#### Your task
Copy out the lines between the one holding "Reading right to" and the one holding "Which series contains the lowest Y value?", inclusive, leaving the pictures out.

#### Task data
========

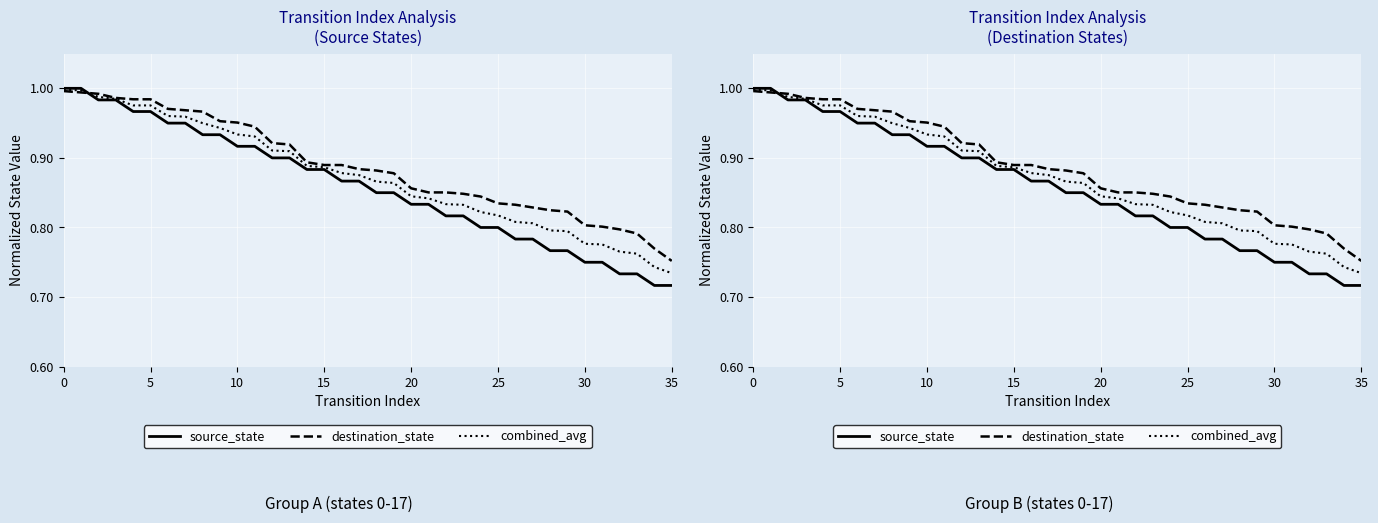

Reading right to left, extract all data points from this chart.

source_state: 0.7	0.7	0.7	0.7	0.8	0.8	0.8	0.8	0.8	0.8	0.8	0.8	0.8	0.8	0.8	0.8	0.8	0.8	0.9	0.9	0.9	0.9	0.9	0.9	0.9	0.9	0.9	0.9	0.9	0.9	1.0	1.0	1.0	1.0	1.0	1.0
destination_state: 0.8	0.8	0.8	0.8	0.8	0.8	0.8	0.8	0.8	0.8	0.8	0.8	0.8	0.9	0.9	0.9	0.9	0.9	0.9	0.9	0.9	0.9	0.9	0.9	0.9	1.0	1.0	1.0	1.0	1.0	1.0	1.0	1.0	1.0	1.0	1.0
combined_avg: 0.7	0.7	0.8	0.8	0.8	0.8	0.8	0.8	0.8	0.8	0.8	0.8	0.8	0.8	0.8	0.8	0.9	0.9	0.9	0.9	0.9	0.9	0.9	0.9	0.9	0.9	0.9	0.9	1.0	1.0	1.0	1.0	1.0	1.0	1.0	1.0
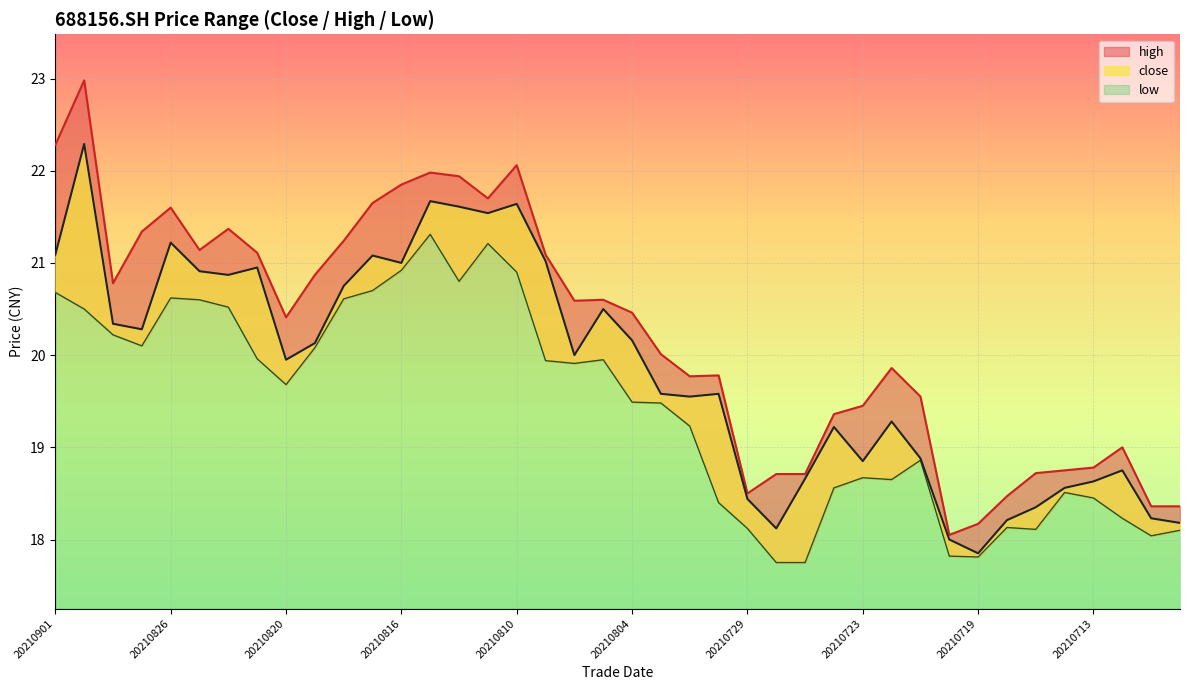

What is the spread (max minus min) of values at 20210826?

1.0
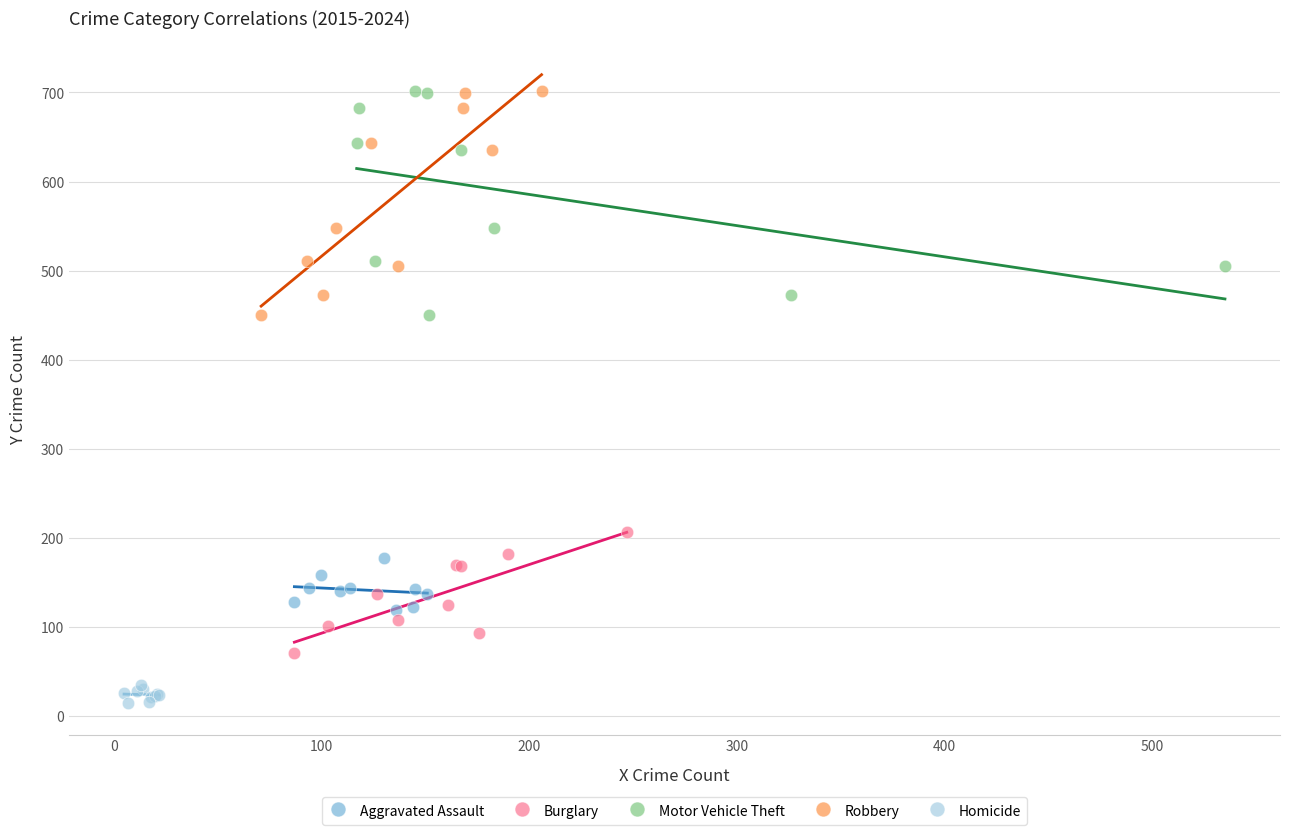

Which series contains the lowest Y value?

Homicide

========

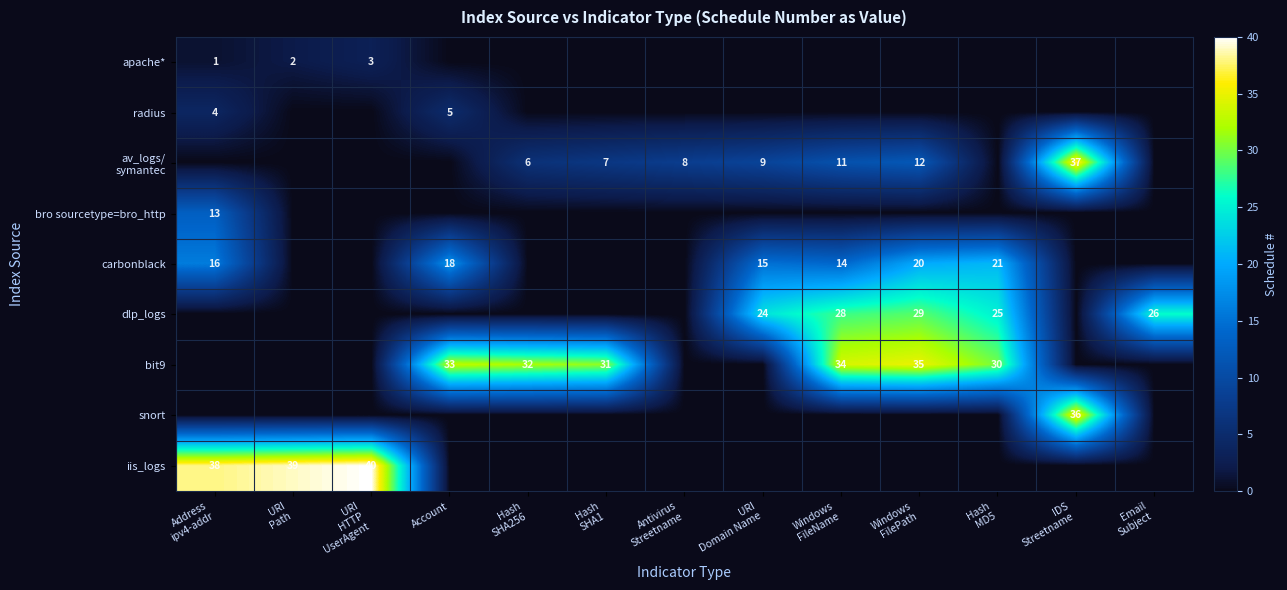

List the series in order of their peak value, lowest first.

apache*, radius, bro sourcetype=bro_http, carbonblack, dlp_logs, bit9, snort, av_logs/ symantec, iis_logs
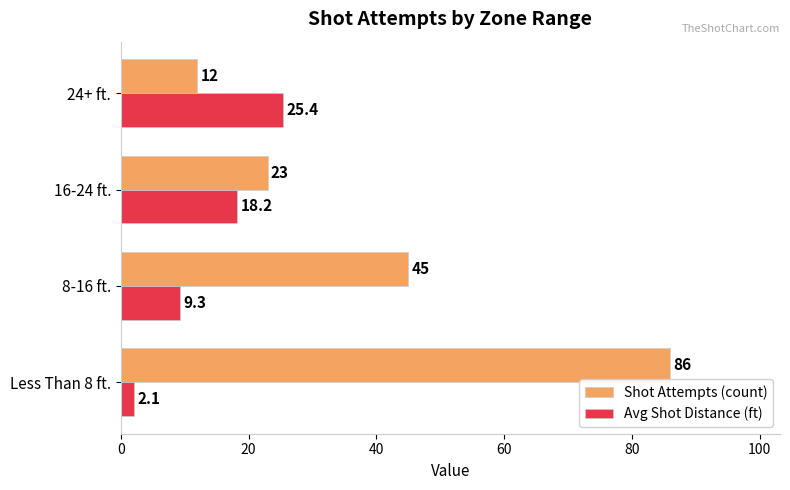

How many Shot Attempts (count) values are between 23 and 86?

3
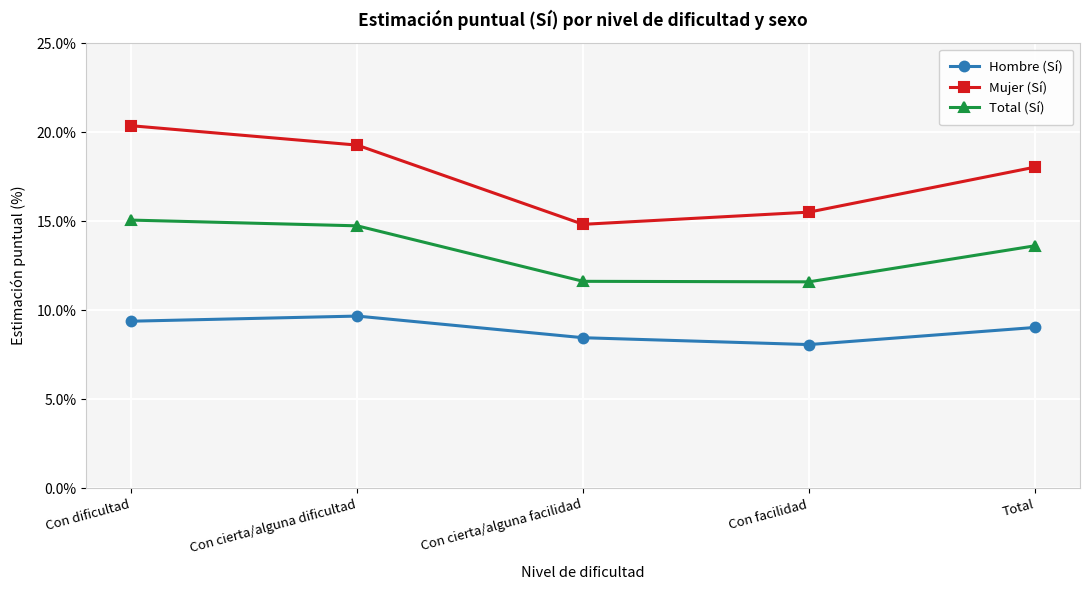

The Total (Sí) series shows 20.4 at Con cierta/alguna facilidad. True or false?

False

========

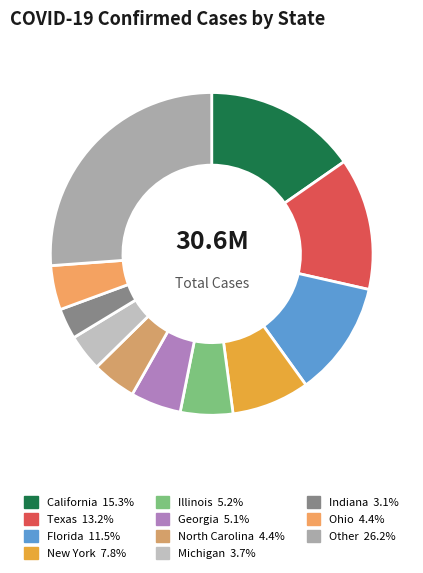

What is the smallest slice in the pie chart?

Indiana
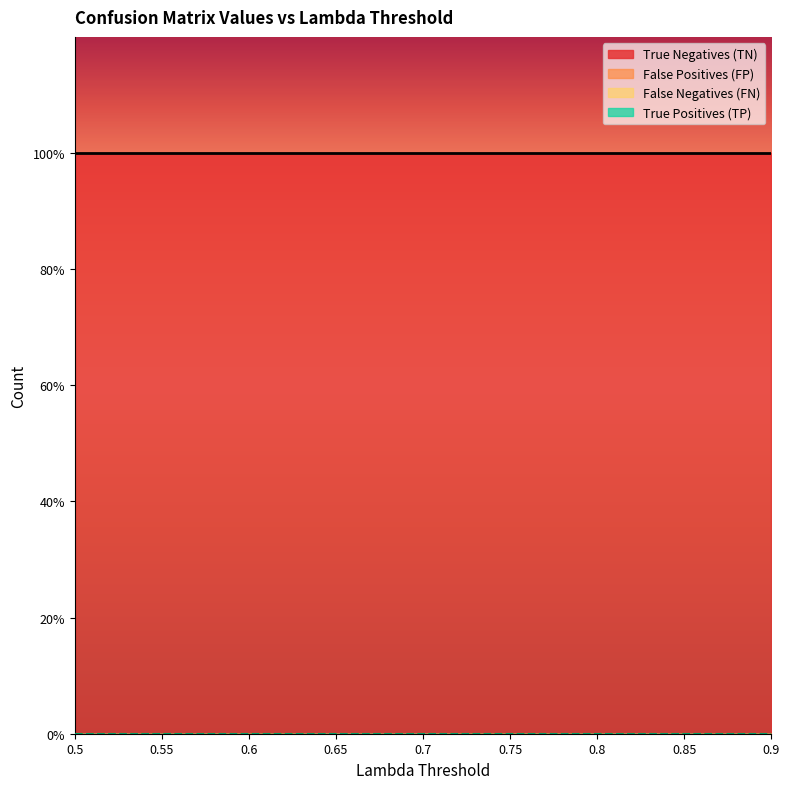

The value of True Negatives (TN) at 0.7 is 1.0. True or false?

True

========

#### Answer box
Reading right to left, extract all data points from this chart.

source_state: 0.7	0.7	0.7	0.7	0.8	0.8	0.8	0.8	0.8	0.8	0.8	0.8	0.8	0.8	0.8	0.8	0.8	0.8	0.9	0.9	0.9	0.9	0.9	0.9	0.9	0.9	0.9	0.9	0.9	0.9	1.0	1.0	1.0	1.0	1.0	1.0
destination_state: 0.8	0.8	0.8	0.8	0.8	0.8	0.8	0.8	0.8	0.8	0.8	0.8	0.8	0.9	0.9	0.9	0.9	0.9	0.9	0.9	0.9	0.9	0.9	0.9	0.9	1.0	1.0	1.0	1.0	1.0	1.0	1.0	1.0	1.0	1.0	1.0
combined_avg: 0.7	0.7	0.8	0.8	0.8	0.8	0.8	0.8	0.8	0.8	0.8	0.8	0.8	0.8	0.8	0.8	0.9	0.9	0.9	0.9	0.9	0.9	0.9	0.9	0.9	0.9	0.9	0.9	1.0	1.0	1.0	1.0	1.0	1.0	1.0	1.0

What is the spread (max minus min) of values at 20210826?

1.0

Which series contains the lowest Y value?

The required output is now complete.